From: Ard Biesheuvel <ard.biesheuvel@linaro.org>
To: sunrui26@huawei.com
Cc: Catalin Marinas <catalin.marinas@arm.com>,
Will Deacon <will.deacon@arm.com>,
linux-arm-kernel <linux-arm-kernel@lists.infradead.org>,
Linux Kernel Mailing List <linux-kernel@vger.kernel.org>
Subject: Re: Re: [PATCH] arm64: crc: accelerated-crc32-by-64bytes
Date: Sat, 24 Nov 2018 10:56:41 +0100 [thread overview]
Message-ID: <CAKv+Gu-ffSgS-ZH58u5mNYnqR0++osS-PHn8oHW72o2kRfDYCw@mail.gmail.com> (raw)

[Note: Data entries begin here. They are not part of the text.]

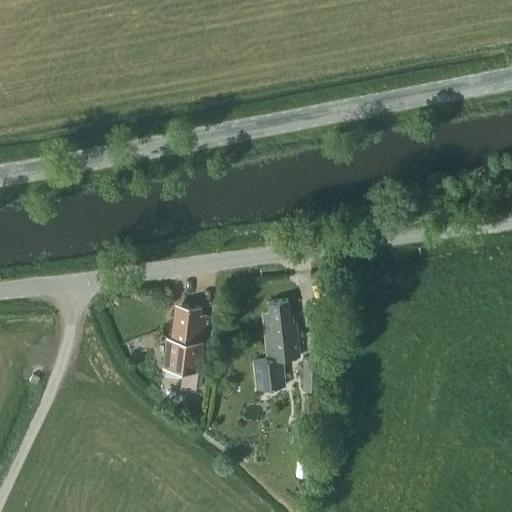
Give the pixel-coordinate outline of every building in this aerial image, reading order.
[(432,200),(418,201),(419,210),(433,209),(432,200)] [(285,385),(282,358),(299,356),(295,320),(290,320),(288,298),(267,301),(268,311),(262,312),(267,358),(253,360),(256,388),(285,385)] [(183,367),(199,369),(202,341),(206,315),(199,314),(200,305),(182,303),(181,312),(175,312),(172,337),(167,336),(163,365),(183,367)] [(303,389),(319,390),(320,358),(304,357),(303,389)] [(183,367),(182,383),(197,385),(199,369),(183,367)] [(302,441),(313,443),(315,426),(291,423),(289,440),(302,441)] [(313,443),(302,441),(301,454),(311,455),(313,443)]
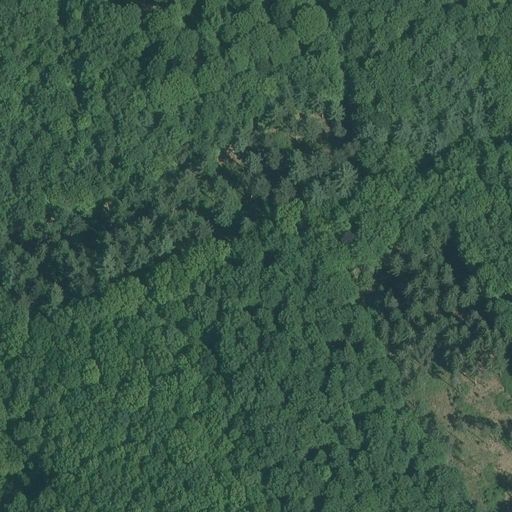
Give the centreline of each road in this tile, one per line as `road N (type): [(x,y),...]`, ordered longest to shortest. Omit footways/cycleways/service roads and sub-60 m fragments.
road 1 (track): [(319,224),(476,511)]
road 2 (track): [(55,0),(146,291)]
road 3 (track): [(319,0),(355,110),(363,210)]
road 4 (track): [(146,291),(0,353)]
road 5 (track): [(0,406),(30,437),(55,511)]
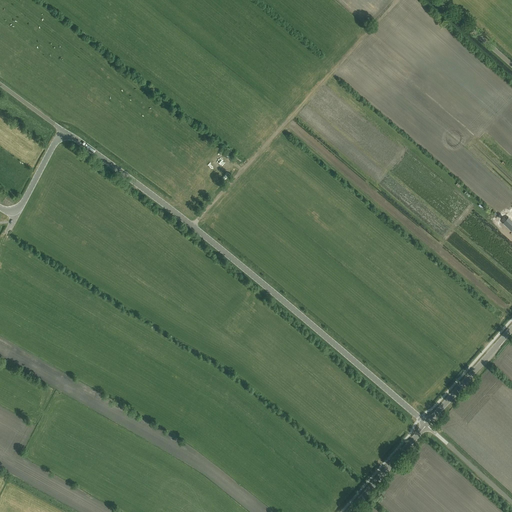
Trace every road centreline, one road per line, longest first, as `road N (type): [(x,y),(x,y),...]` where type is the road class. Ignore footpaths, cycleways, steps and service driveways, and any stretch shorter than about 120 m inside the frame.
road 1 (unclassified): [(426,424),(192,225),(62,130)]
road 2 (track): [(192,225),(398,0)]
road 3 (tertiary): [(426,424),(511,328)]
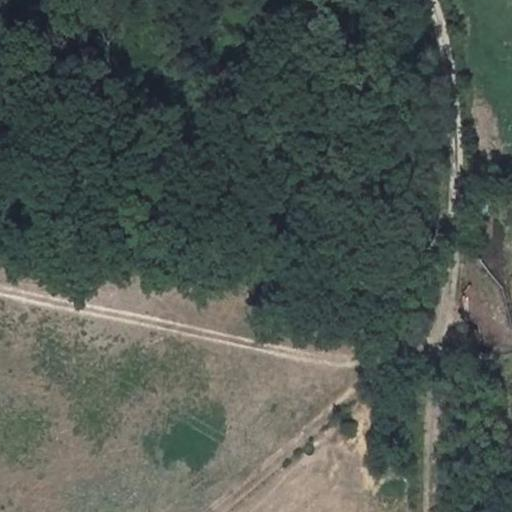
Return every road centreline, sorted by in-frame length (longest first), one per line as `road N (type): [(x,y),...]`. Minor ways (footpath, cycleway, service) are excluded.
road 1 (track): [(0,290),(384,365)]
road 2 (track): [(431,0),(451,107),(455,186),(444,311)]
road 3 (track): [(444,311),(216,511)]
road 4 (track): [(444,311),(432,511)]
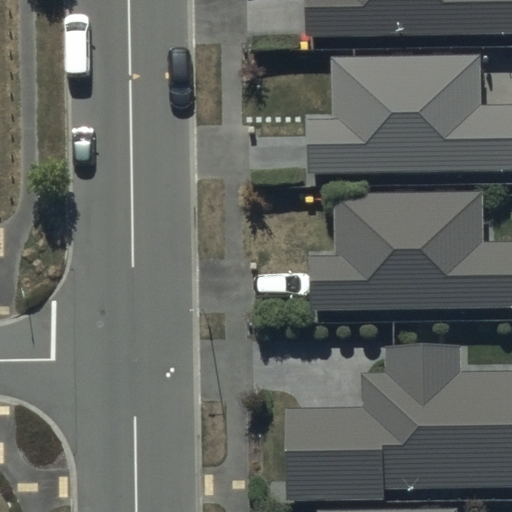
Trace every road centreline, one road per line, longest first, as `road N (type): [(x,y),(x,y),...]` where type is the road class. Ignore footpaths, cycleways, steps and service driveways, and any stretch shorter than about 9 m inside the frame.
road 1 (residential): [(129,0),(136,358)]
road 2 (residential): [(136,358),(138,511)]
road 3 (residential): [(136,358),(0,361)]
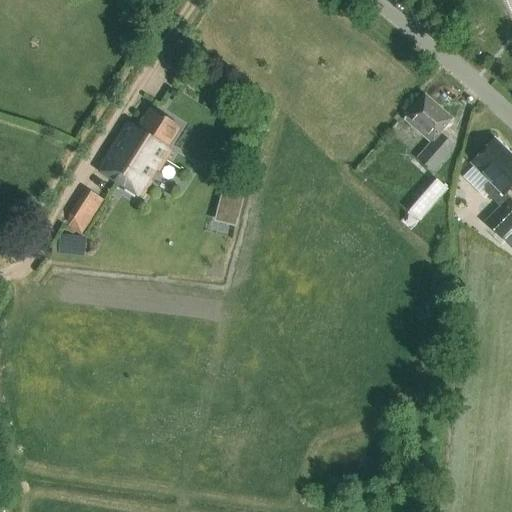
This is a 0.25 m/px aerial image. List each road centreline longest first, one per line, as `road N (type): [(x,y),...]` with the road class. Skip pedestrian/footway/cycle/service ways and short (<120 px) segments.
road 1 (track): [(49,232),(193,0)]
road 2 (unclassified): [(511,117),(375,0)]
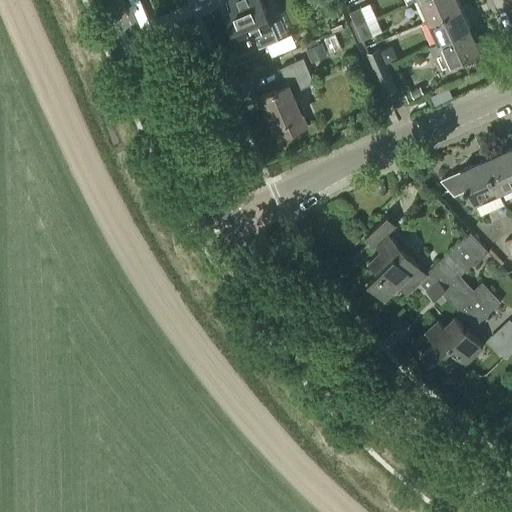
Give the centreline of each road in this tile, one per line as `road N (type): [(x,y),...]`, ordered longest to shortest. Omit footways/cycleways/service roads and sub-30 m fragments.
road 1 (secondary): [(510,511),(381,411),(269,290),(227,228)]
road 2 (residential): [(227,228),(275,196),(511,88)]
road 3 (secondary): [(227,228),(121,0)]
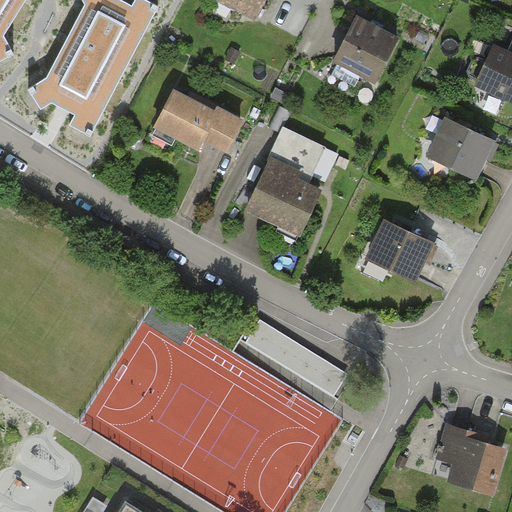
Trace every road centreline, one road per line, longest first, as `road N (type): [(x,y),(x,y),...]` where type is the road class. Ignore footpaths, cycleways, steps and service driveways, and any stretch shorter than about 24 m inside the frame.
road 1 (residential): [(0,135),(265,289),(429,359)]
road 2 (residential): [(429,359),(346,511)]
road 3 (residential): [(511,208),(429,359)]
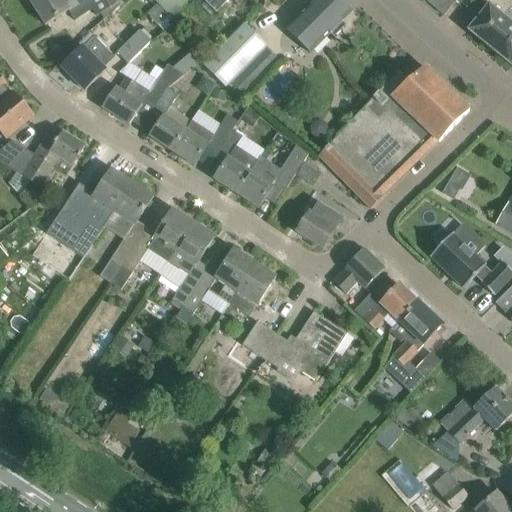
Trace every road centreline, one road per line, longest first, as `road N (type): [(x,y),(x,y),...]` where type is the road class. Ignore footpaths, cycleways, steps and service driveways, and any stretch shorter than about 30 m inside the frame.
road 1 (residential): [(369,229),(319,275),(67,104),(0,31)]
road 2 (residential): [(511,360),(369,229)]
road 3 (residential): [(369,229),(499,96)]
road 4 (unclassified): [(499,96),(393,0)]
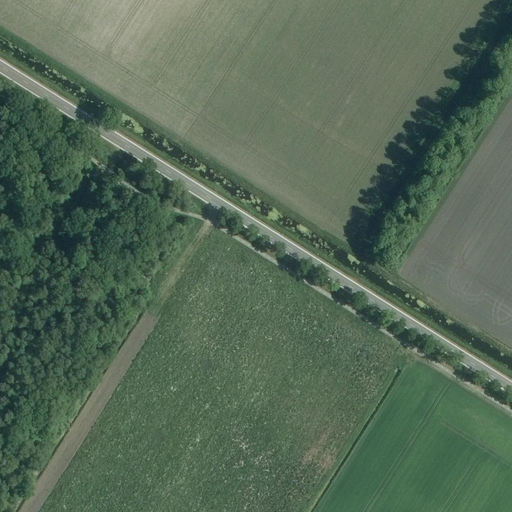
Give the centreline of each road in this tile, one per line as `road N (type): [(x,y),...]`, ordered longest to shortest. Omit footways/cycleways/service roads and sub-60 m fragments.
road 1 (tertiary): [(0,66),(511,388)]
road 2 (track): [(120,142),(104,169),(61,207),(45,250),(0,276)]
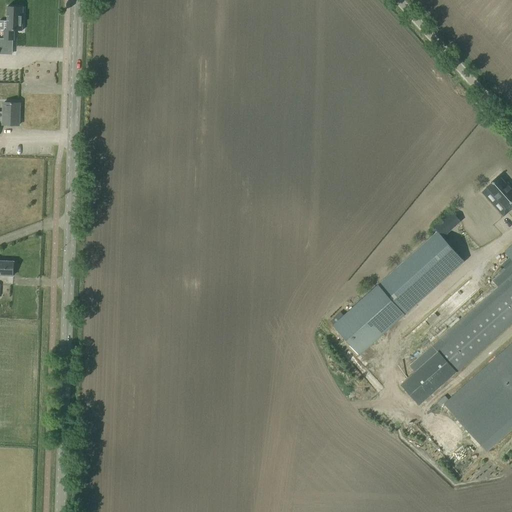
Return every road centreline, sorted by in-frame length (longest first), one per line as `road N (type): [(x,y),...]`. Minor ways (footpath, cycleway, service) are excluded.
road 1 (secondary): [(61,511),(78,0)]
road 2 (unclassified): [(511,120),(403,0)]
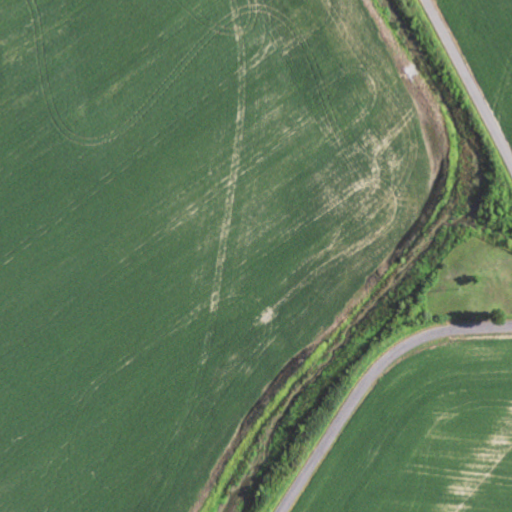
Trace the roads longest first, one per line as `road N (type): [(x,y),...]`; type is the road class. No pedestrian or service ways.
road 1 (residential): [(286,511),(356,398),(398,352),(446,331),(511,326)]
road 2 (residential): [(511,162),(426,0)]
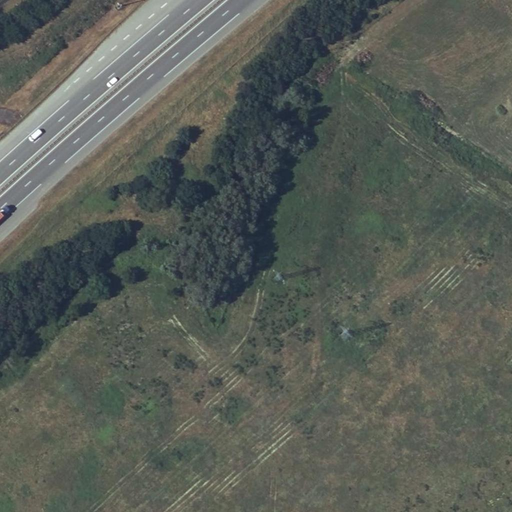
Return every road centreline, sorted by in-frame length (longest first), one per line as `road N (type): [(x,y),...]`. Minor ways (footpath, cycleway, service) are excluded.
road 1 (motorway): [(0,208),(241,0)]
road 2 (motorway): [(200,0),(0,173)]
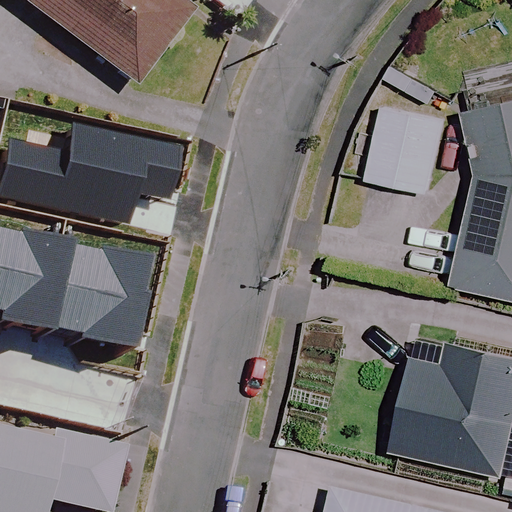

In-Reply-To: <0DF8AA8C9CD0FB4ABF4E83674055F7E2D82974@dggemi508-mbx.china.huawei.com>
On Sat, 24 Nov 2018 at 07:42, sunrui <sunrui26@huawei.com> wrote:
>
>
> On Thu, 22 Nov 2018 at 02:50, sunrui <sunrui26@huawei.com> wrote:
> >
> >
> >
> > On Sun, 18 Nov 2018 at 23:30, Rui Sun <sunrui26@huawei.com> wrote:
> >
> > >
> >
> > > add 64 bytes loop to acceleration calculation
> >
> > >
> >
> >
> >
> > Can you share some performance numbers please?
> >
> >
> >
> > Also, we don't need 64 byte, 32 byte and 16 byte code paths: just make the 8 byte one a loop as well, and drop the 32 byte and 16 byte ones.
> >
> >
> >
> > --
> >
> >
> >
> > Consider of some processor has instruction N-way parallel function, with the increase of the data buf’s size, 64B loop will performance better than 16B loop.
> >
> >
> >
> > On the other hand, in the same environment I tested the 8B loop, which is worse than the 16-byte loop.
> >
> >
> >
> > The test result is shown in the fellow excel(crc test result.xlsx)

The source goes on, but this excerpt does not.